Dealing with opioid deaths in prison

By David Eugene Archer Sr.

The Obama administration met with correctional officials in July to address the spike in overdose deaths in the nation’s jails and prisons due to opioid narcotics, reported Christopher Moraff.

At this White House summit on July 17, Michael Botticelli, Director of the White House Office of National Drug Control Policy, said, “Everybody has a role to play in ending the opioid epidemic.”

“We need to make sure that individuals with opioid-use disorders who are incarcerated have access to evidence-based treatment so they can achieve and sustain recovery,” he said.

Panelist Christopher Mitchell said, “I firmly believe medication-assisted treatment (MAT) is the game changer of my career.” He is in charge of drug treatment programs for the Massachusetts Department of Corrections.

Historically, prisons have managed post-release drug and alcohol treatment by offering little more than an address or phone number to inmates who request it at discharge, according to Moraff.

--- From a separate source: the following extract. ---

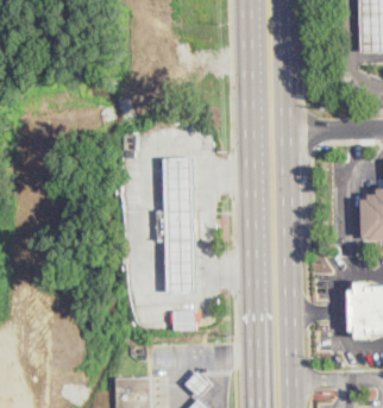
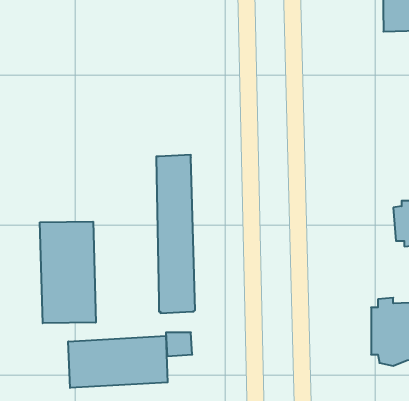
building: none -> [40,222,96,323]
building: none -> [68,336,168,388]

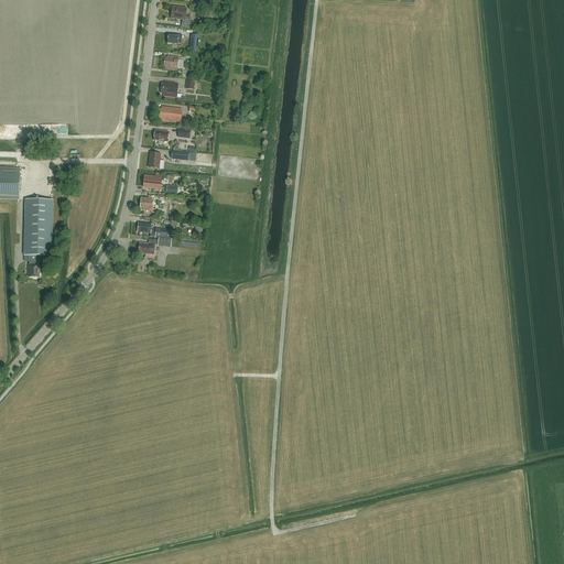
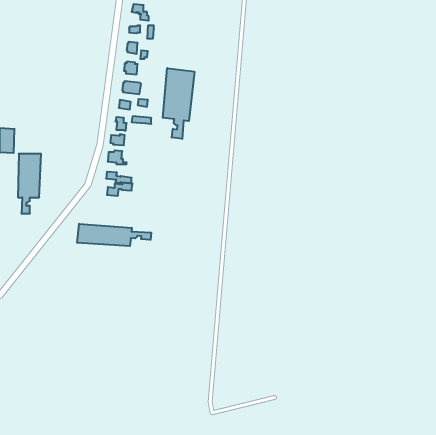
building: none -> [163,68,194,139]
building: none -> [77,224,151,246]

Only a handful of facilities provide medication to opioid-dependent inmates, Moraff stated.

“Imagine coming out of prison with no support, no ability to even access a computer. How long would it take you to give up? I’d probably last an hour,” said Mitchell.

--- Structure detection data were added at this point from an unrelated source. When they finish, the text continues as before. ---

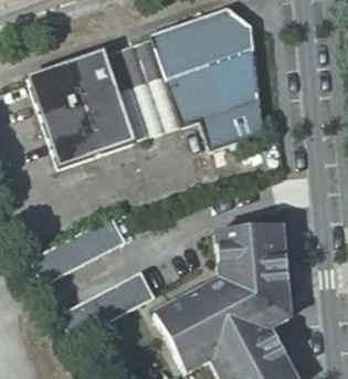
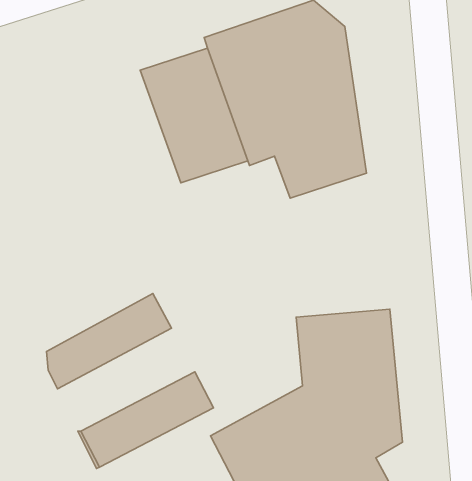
building: [24,52,133,167] -> none

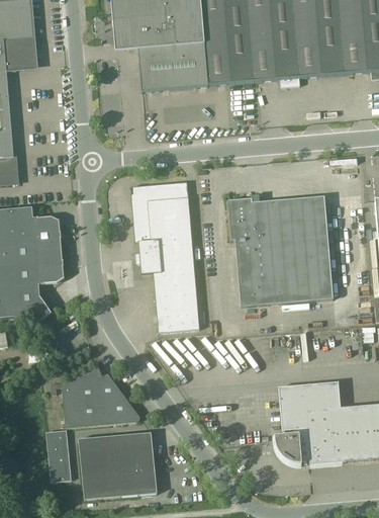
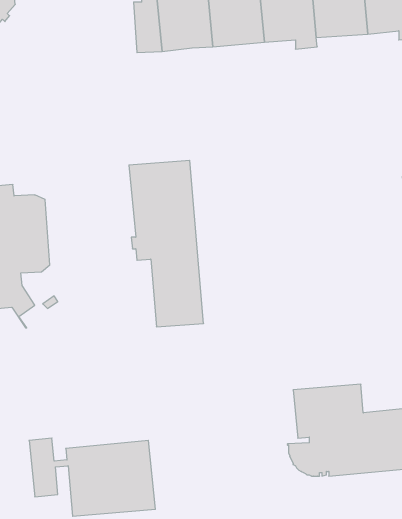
building: [227,193,333,305] -> none
building: [61,365,139,427] -> none

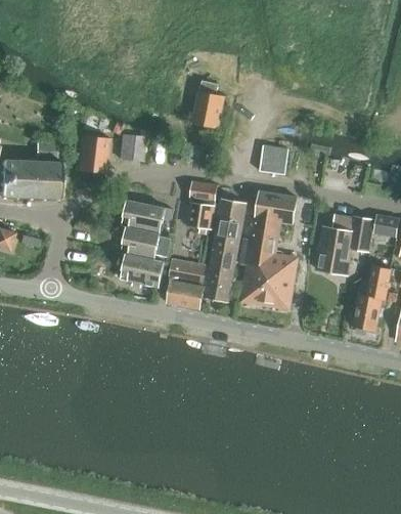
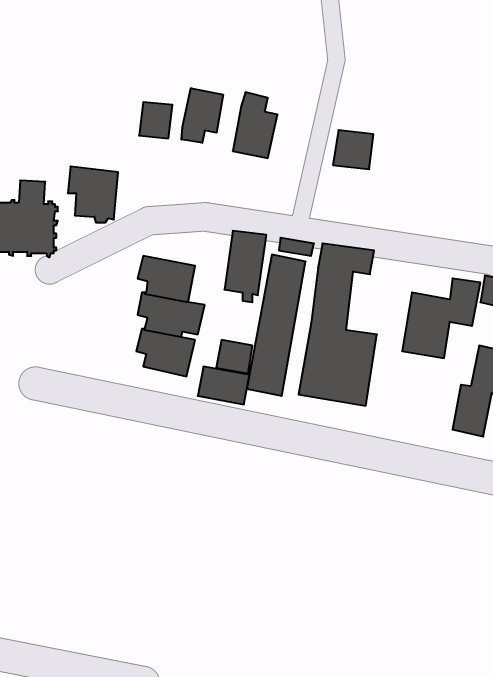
building: none -> [181,88,223,143]
building: [120,134,144,161] -> [139,102,173,138]
building: [259,145,288,174] -> [333,130,373,169]

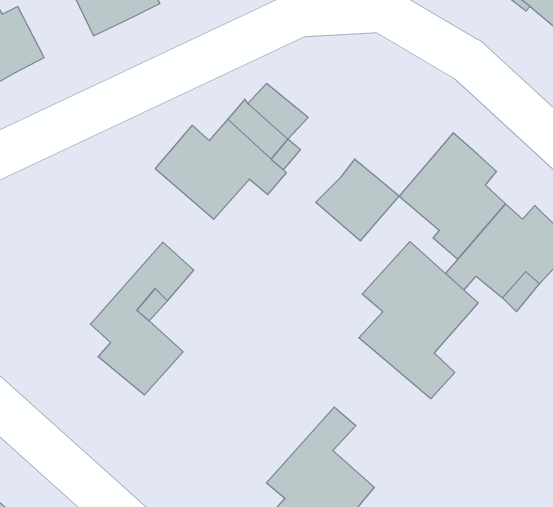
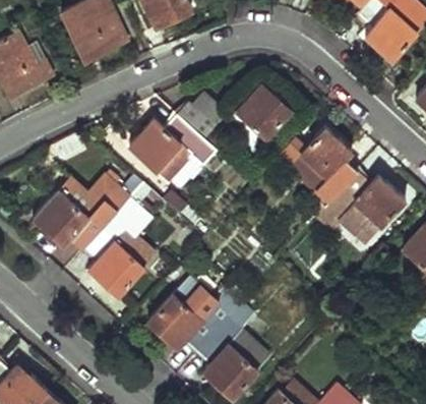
building: [316,159,399,241] -> [234,85,289,139]
building: none -> [32,175,131,251]
building: [359,242,478,399] -> none
building: none -> [148,279,244,356]

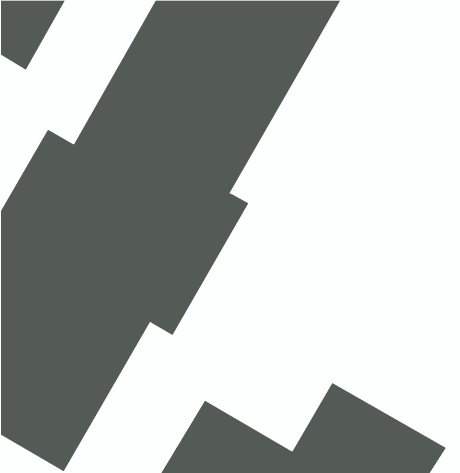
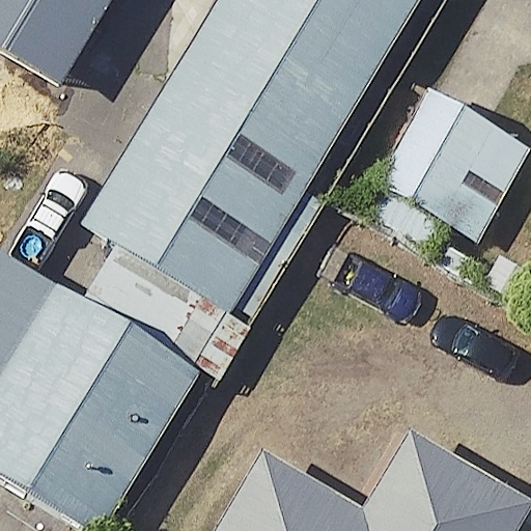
building: none -> [347,83,525,268]

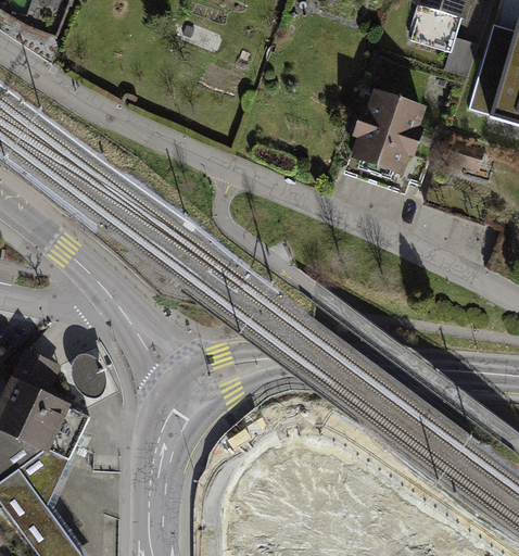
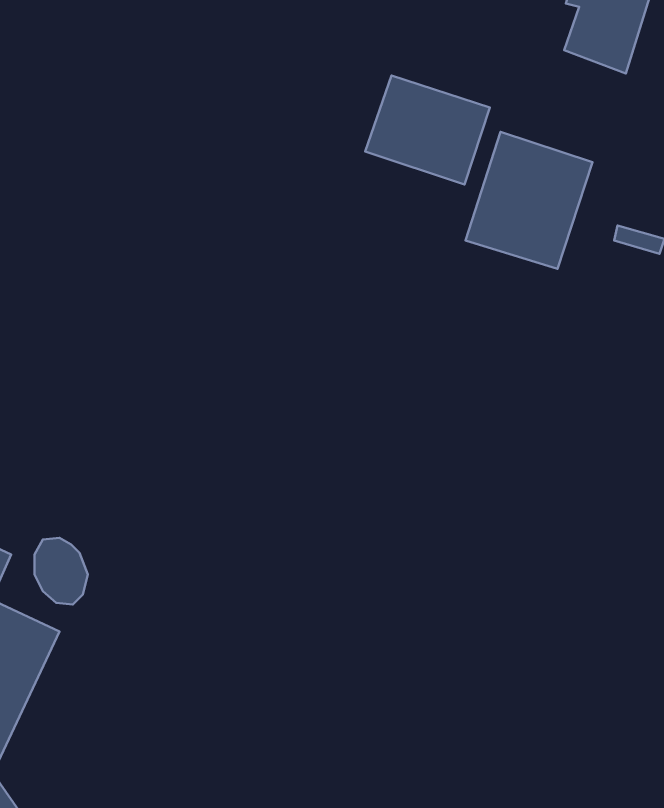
building: none -> [365,76,490,184]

He also said, “Once you hand people off to the community, if that community isn’t ready to support them, the offender is most likely going to crash and burn.”

Data from the 1990s show the vast majority of incarcerated drug users recidivate after release, as high as 80 percent, Moraff stated.

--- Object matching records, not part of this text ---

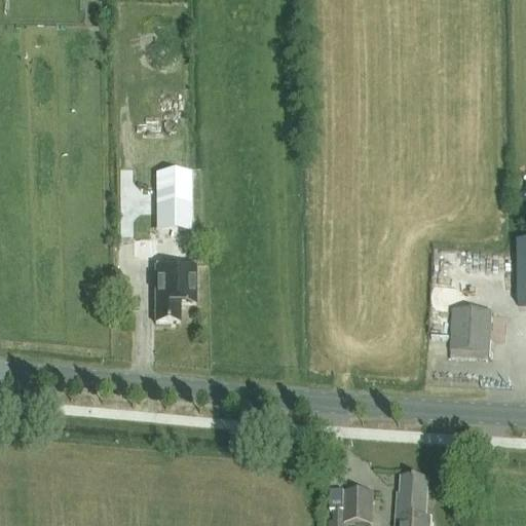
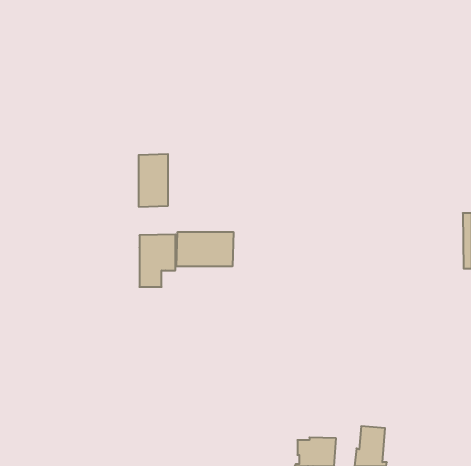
building: none -> [177,232,233,266]
building: [452,307,491,350] -> none

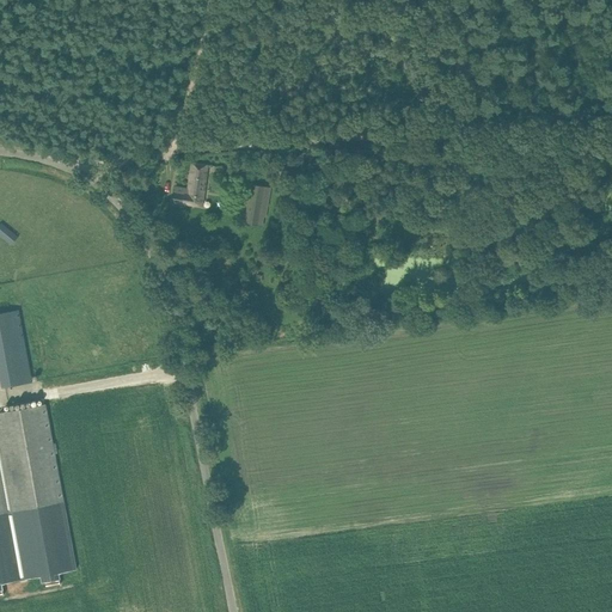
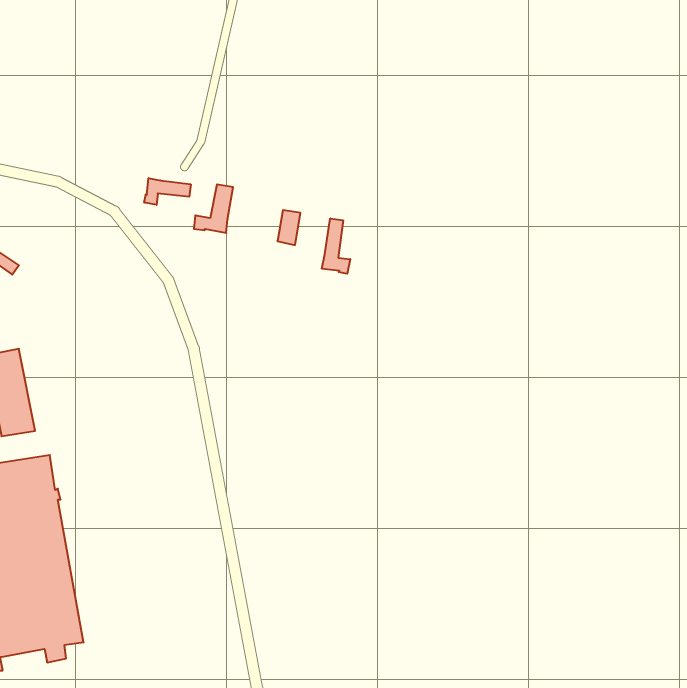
building: none -> [144,178,191,205]
building: none -> [322,218,350,274]

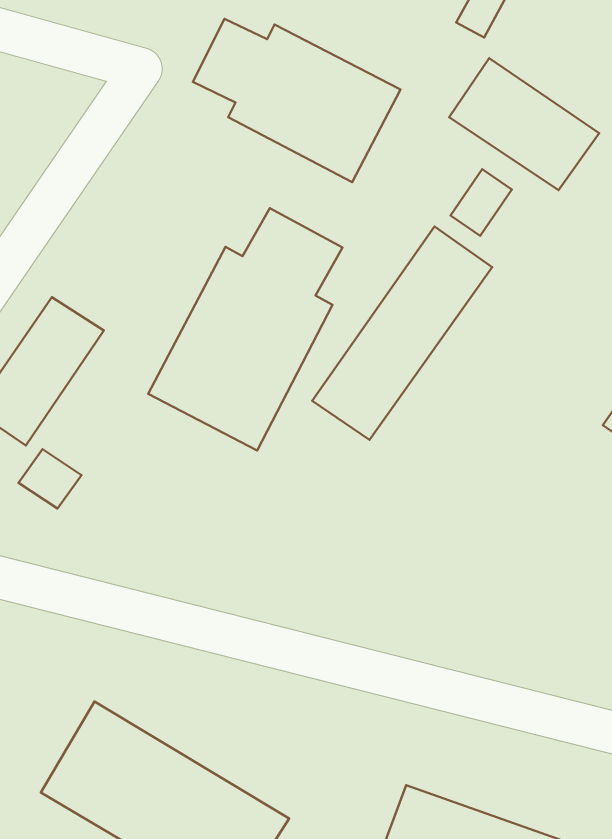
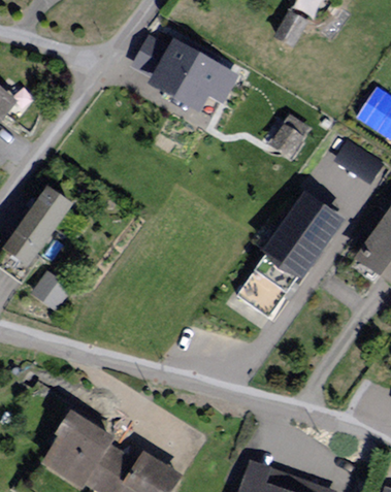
building: [449,58,599,190] -> none
building: [148,208,343,450] -> none
building: [312,226,492,440] -> [234,197,334,316]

“Everybody has a role to play in ending the opioid epidemic”

He cited a study in 2010 that found only 11 percent of substance abusers received any type of professional treatment in jail, and less than one percent were given medically assisted treatment.

Kim Kozlowski, director of the Syracuse Community Treatment Court in upstate New York, said, “We’ve had to educate the old-timers, even some practitioners, on the value and benefits of MAT.”

Rhode Island is the only state to offer all three FDA-approved pharmaceutical interventions to opioid-dependent inmates. Those are methadone, buprenorphine and naltrexone, Moraff noted.

Most experts agree that to be successful, treatment needs to be individualized to patient needs and medication is just one part of a multifaceted support system, Moraff said.

“Medication-assisted treatment isn’t the be-all and end-all,” Kozlowski said.  “We require that if participants are going to get MAT, they are engaged is some kind of counseling services.

“They have to be seeing a clinician and our thoughts are that the longer they are seeing someone, the better chance they have of success,” she said.